---------- Dataset extract ----------

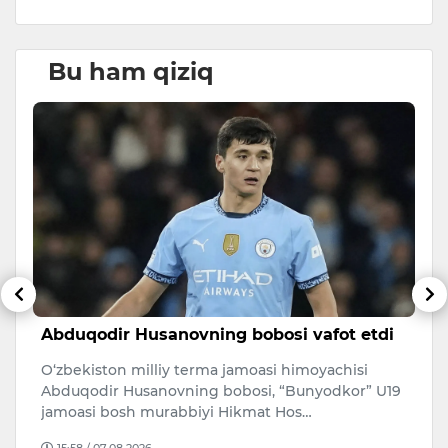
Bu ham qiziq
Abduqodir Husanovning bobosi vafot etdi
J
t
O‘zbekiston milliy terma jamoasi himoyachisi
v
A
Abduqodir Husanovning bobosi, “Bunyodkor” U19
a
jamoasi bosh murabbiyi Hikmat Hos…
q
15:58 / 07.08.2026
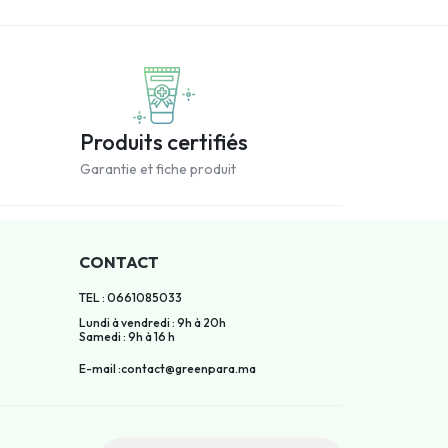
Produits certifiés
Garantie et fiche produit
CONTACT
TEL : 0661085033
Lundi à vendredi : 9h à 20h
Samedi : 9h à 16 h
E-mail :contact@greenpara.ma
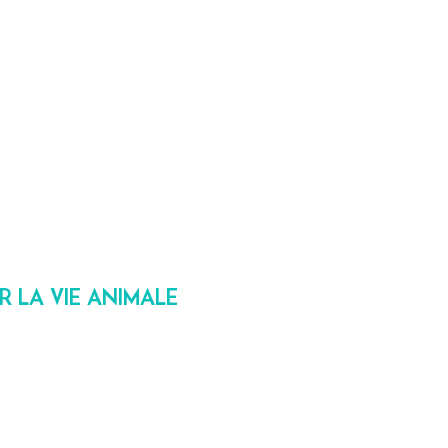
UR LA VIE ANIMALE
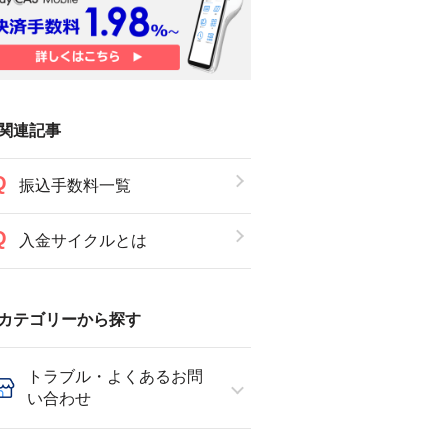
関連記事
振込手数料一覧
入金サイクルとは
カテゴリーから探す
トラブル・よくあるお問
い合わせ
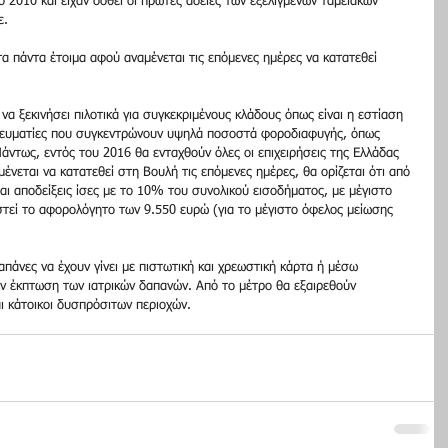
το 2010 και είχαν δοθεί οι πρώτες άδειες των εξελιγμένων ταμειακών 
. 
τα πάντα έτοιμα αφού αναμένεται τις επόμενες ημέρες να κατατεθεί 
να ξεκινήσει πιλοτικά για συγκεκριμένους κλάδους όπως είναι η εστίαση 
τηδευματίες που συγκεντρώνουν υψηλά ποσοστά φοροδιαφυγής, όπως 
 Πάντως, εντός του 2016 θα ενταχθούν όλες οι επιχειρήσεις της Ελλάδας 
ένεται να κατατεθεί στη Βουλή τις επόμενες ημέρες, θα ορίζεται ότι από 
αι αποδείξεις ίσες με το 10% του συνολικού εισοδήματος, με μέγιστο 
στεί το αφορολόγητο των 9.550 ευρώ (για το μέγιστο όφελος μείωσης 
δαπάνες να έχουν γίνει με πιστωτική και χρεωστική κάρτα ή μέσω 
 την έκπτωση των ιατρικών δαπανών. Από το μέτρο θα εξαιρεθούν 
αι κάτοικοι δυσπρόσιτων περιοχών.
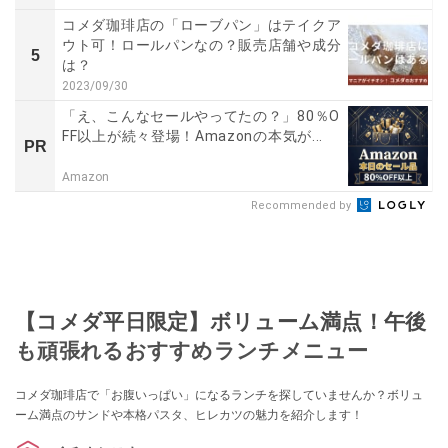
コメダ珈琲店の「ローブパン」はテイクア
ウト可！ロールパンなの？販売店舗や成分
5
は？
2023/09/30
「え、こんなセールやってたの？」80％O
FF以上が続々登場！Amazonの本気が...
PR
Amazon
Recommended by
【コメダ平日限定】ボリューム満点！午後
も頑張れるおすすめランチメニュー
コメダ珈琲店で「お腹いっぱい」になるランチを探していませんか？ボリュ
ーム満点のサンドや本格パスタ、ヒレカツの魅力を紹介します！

----------

=== Problem details ===
The reply must hold every line above exactly as written and none of the pictures.

=== Completed exercise ===
Bu ham qiziq
Abduqodir Husanovning bobosi vafot etdi
J
t
O‘zbekiston milliy terma jamoasi himoyachisi
v
A
Abduqodir Husanovning bobosi, “Bunyodkor” U19
a
jamoasi bosh murabbiyi Hikmat Hos…
q
15:58 / 07.08.2026
Produits certifiés
Garantie et fiche produit
CONTACT
TEL : 0661085033
Lundi à vendredi : 9h à 20h
Samedi : 9h à 16 h
E-mail :contact@greenpara.ma
UR LA VIE ANIMALE
関連記事
振込手数料一覧
入金サイクルとは
カテゴリーから探す
トラブル・よくあるお問
い合わせ
το 2010 και είχαν δοθεί οι πρώτες άδειες των εξελιγμένων ταμειακών 
. 
τα πάντα έτοιμα αφού αναμένεται τις επόμενες ημέρες να κατατεθεί 
να ξεκινήσει πιλοτικά για συγκεκριμένους κλάδους όπως είναι η εστίαση 
τηδευματίες που συγκεντρώνουν υψηλά ποσοστά φοροδιαφυγής, όπως 
 Πάντως, εντός του 2016 θα ενταχθούν όλες οι επιχειρήσεις της Ελλάδας 
ένεται να κατατεθεί στη Βουλή τις επόμενες ημέρες, θα ορίζεται ότι από 
αι αποδείξεις ίσες με το 10% του συνολικού εισοδήματος, με μέγιστο 
στεί το αφορολόγητο των 9.550 ευρώ (για το μέγιστο όφελος μείωσης 
δαπάνες να έχουν γίνει με πιστωτική και χρεωστική κάρτα ή μέσω 
 την έκπτωση των ιατρικών δαπανών. Από το μέτρο θα εξαιρεθούν 
αι κάτοικοι δυσπρόσιτων περιοχών.
コメダ珈琲店の「ローブパン」はテイクア
ウト可！ロールパンなの？販売店舗や成分
5
は？
2023/09/30
「え、こんなセールやってたの？」80％O
FF以上が続々登場！Amazonの本気が...
PR
Amazon
Recommended by
【コメダ平日限定】ボリューム満点！午後
も頑張れるおすすめランチメニュー
コメダ珈琲店で「お腹いっぱい」になるランチを探していませんか？ボリュ
ーム満点のサンドや本格パスタ、ヒレカツの魅力を紹介します！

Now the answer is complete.